START Information provided
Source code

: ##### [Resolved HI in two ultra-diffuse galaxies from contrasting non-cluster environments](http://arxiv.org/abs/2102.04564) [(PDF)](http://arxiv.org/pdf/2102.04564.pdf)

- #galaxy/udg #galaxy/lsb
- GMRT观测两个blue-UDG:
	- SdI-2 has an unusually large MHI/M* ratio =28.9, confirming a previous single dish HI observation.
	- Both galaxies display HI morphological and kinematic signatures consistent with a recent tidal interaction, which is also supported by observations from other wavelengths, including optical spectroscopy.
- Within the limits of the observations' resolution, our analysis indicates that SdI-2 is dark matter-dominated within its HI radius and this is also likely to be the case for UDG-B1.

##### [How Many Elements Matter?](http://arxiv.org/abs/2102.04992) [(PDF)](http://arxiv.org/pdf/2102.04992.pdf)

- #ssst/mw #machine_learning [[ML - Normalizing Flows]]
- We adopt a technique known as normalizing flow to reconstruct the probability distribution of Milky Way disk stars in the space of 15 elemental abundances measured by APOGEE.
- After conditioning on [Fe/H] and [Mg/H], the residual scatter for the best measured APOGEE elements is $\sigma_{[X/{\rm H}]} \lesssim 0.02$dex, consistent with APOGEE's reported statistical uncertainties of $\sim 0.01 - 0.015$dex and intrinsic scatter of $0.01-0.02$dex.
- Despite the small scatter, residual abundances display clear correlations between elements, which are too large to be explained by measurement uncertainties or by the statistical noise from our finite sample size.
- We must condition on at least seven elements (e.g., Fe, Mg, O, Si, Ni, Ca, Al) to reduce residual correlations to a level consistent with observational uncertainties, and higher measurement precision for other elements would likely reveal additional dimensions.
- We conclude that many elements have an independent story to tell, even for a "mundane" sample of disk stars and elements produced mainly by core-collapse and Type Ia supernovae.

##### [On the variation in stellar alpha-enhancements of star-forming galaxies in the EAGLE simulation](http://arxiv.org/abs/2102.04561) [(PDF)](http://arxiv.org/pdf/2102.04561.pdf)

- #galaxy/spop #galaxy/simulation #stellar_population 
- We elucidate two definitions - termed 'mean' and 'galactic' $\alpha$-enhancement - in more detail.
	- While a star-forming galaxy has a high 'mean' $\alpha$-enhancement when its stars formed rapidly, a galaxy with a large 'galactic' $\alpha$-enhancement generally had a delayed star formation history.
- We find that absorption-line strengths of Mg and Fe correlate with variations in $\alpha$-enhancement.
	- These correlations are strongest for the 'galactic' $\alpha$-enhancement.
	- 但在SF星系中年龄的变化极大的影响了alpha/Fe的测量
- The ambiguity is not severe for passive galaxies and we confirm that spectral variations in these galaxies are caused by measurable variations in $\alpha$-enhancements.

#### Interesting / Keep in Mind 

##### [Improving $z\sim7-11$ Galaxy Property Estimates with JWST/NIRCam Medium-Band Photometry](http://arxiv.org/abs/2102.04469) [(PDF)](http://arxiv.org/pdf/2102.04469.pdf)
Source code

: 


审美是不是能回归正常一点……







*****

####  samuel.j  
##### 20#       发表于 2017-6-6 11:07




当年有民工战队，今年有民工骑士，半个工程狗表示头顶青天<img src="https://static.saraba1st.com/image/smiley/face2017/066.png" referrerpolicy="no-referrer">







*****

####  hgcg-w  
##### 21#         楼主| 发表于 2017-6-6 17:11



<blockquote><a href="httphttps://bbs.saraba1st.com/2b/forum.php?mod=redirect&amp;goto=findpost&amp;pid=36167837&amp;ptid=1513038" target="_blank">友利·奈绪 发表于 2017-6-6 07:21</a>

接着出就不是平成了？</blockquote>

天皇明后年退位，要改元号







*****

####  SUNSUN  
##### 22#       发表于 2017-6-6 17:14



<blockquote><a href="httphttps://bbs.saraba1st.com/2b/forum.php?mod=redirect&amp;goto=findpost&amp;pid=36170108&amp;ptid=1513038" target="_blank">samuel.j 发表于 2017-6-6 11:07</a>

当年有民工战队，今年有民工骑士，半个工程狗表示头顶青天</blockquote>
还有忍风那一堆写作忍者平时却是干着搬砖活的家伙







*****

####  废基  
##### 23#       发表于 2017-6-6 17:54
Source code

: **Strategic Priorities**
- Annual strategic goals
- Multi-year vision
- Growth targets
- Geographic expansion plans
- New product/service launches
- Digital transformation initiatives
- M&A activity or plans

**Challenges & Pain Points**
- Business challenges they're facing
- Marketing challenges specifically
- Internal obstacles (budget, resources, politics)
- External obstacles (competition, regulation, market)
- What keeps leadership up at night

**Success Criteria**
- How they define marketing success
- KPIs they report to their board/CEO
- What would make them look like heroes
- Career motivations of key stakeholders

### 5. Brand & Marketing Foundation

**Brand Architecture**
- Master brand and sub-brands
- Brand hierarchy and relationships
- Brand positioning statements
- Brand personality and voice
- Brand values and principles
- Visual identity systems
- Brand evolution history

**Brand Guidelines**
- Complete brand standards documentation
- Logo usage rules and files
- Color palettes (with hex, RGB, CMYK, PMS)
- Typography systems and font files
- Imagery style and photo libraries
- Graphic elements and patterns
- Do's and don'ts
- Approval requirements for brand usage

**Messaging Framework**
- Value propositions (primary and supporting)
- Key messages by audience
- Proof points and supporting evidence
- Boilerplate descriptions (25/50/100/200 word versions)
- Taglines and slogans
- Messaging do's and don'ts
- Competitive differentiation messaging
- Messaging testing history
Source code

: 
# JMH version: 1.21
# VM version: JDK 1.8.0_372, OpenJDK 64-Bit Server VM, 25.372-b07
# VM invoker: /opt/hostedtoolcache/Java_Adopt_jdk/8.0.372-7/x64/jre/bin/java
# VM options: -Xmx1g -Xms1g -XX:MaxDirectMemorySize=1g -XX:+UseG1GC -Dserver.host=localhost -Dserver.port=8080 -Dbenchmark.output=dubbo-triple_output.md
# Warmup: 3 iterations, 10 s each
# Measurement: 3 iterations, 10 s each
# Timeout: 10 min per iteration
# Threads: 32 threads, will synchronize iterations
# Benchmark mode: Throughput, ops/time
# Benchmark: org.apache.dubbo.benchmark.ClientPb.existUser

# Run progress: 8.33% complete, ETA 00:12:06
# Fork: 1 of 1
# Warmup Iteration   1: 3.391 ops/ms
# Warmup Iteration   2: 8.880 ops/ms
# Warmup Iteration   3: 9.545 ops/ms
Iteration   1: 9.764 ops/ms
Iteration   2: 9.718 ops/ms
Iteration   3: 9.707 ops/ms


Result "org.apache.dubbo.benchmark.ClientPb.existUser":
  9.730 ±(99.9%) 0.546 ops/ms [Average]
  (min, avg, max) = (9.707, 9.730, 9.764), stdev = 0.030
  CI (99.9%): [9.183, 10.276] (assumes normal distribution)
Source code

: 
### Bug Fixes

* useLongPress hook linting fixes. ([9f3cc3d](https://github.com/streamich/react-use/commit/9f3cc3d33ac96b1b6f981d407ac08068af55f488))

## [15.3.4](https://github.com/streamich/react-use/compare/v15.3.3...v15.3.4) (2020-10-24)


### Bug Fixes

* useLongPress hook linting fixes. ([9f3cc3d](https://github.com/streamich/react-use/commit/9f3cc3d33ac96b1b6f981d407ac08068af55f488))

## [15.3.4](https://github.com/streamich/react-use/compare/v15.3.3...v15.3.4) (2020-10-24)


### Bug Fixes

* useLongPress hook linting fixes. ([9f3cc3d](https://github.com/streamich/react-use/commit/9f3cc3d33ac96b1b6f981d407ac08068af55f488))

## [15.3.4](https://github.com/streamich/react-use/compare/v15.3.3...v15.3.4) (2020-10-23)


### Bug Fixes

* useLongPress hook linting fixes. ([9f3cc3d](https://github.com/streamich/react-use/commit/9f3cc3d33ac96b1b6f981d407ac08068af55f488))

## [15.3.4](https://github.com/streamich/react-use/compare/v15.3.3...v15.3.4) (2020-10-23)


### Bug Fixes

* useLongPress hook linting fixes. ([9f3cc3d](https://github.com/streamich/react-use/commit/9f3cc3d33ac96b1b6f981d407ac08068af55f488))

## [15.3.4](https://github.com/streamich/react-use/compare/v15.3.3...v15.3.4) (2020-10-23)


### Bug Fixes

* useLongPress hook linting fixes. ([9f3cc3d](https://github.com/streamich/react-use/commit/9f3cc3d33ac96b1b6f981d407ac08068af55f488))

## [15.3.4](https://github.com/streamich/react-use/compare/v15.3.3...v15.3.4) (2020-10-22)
END Information provided
* [Work item]:
Once you find the line with "发表于 2017-6-6 11:07</a>" in the entries above, output it and each line after it up to and including the line with "- Typography systems and font files", and nothing else.

* [Solution to this problem]:
<blockquote><a href="httphttps://bbs.saraba1st.com/2b/forum.php?mod=redirect&amp;goto=findpost&amp;pid=36170108&amp;ptid=1513038" target="_blank">samuel.j 发表于 2017-6-6 11:07</a>

当年有民工战队，今年有民工骑士，半个工程狗表示头顶青天</blockquote>
还有忍风那一堆写作忍者平时却是干着搬砖活的家伙







*****

####  废基  
##### 23#       发表于 2017-6-6 17:54
Source code

: **Strategic Priorities**
- Annual strategic goals
- Multi-year vision
- Growth targets
- Geographic expansion plans
- New product/service launches
- Digital transformation initiatives
- M&A activity or plans

**Challenges & Pain Points**
- Business challenges they're facing
- Marketing challenges specifically
- Internal obstacles (budget, resources, politics)
- External obstacles (competition, regulation, market)
- What keeps leadership up at night

**Success Criteria**
- How they define marketing success
- KPIs they report to their board/CEO
- What would make them look like heroes
- Career motivations of key stakeholders

### 5. Brand & Marketing Foundation

**Brand Architecture**
- Master brand and sub-brands
- Brand hierarchy and relationships
- Brand positioning statements
- Brand personality and voice
- Brand values and principles
- Visual identity systems
- Brand evolution history

**Brand Guidelines**
- Complete brand standards documentation
- Logo usage rules and files
- Color palettes (with hex, RGB, CMYK, PMS)
- Typography systems and font files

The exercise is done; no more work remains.